[Stored items from a collection]
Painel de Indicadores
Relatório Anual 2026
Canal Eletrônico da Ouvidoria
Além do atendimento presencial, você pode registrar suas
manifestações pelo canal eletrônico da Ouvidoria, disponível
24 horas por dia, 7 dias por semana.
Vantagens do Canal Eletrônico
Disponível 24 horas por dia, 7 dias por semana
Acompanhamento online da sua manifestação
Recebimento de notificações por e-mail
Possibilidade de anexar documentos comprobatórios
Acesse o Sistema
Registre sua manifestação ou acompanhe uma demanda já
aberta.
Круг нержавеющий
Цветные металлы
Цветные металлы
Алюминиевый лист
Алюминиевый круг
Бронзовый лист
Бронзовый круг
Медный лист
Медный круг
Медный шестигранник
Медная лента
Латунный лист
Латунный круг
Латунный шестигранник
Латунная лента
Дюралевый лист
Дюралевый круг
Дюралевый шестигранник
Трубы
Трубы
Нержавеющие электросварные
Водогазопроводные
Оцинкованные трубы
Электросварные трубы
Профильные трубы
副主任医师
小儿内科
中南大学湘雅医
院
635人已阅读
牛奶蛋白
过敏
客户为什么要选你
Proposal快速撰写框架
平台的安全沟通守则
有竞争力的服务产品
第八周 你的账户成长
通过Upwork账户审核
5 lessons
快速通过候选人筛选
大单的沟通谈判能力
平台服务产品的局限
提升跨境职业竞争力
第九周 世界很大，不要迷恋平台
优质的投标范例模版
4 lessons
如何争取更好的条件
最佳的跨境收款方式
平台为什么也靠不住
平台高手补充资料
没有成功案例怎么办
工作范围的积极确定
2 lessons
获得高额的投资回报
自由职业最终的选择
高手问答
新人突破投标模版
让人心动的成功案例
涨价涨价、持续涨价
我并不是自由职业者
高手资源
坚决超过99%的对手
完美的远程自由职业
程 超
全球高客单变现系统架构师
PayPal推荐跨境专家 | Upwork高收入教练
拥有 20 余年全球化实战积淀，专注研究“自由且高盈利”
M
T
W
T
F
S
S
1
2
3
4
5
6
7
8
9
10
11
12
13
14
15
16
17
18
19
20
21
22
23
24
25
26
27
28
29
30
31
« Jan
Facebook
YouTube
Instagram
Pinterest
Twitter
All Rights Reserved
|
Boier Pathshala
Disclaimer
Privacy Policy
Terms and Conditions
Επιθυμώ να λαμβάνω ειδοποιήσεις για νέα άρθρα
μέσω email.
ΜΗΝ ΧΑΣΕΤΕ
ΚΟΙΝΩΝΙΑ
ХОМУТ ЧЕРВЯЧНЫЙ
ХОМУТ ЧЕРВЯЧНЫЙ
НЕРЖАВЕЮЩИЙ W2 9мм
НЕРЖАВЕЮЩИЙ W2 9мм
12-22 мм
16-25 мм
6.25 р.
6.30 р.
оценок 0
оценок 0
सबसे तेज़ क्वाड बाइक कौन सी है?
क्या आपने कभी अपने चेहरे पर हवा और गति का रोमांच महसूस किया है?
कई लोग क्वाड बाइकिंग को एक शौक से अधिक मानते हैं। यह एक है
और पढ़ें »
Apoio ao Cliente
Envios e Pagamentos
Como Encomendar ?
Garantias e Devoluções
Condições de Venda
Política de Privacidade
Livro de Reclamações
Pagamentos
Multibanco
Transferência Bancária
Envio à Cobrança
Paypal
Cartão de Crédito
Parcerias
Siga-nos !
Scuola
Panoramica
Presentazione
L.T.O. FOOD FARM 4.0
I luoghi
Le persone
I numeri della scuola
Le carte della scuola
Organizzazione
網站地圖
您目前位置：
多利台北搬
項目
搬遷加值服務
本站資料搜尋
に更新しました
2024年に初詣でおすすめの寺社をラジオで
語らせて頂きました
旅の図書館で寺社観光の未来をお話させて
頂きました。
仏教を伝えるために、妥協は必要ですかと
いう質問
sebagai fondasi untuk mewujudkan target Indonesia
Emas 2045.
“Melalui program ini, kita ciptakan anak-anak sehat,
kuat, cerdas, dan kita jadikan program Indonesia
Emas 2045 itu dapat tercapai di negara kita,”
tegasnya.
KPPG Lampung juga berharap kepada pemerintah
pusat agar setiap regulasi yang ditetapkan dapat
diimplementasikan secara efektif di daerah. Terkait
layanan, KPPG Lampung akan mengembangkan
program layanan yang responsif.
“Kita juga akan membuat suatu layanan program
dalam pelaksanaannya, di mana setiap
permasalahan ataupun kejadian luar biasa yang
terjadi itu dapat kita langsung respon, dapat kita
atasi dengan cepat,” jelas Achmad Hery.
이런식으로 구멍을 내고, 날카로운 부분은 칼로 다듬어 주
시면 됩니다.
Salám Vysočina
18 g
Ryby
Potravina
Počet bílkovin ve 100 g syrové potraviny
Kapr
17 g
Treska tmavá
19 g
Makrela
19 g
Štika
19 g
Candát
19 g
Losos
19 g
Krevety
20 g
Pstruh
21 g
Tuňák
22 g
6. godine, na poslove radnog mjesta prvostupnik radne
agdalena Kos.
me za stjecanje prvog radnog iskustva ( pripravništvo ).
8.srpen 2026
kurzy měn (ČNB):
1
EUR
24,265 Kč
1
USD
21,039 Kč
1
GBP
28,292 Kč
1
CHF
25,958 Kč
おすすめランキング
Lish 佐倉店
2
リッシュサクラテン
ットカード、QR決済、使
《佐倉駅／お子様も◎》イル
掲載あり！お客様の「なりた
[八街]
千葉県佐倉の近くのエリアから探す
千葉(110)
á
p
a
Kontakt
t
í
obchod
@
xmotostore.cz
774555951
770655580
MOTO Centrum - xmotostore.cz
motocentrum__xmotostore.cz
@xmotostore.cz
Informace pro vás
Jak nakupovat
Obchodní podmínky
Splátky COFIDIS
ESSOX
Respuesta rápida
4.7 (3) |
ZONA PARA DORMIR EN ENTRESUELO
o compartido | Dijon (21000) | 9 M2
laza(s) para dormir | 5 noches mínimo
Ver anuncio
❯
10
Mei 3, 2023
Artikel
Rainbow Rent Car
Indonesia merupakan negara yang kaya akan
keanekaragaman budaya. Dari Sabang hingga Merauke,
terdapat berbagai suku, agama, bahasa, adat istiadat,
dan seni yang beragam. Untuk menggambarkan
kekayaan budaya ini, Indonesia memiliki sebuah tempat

- _Activity_
All lines of the entries containing the string "KPPG" must be shown in full.

- _Solution to this problem_
KPPG Lampung juga berharap kepada pemerintah
layanan, KPPG Lampung akan mengembangkan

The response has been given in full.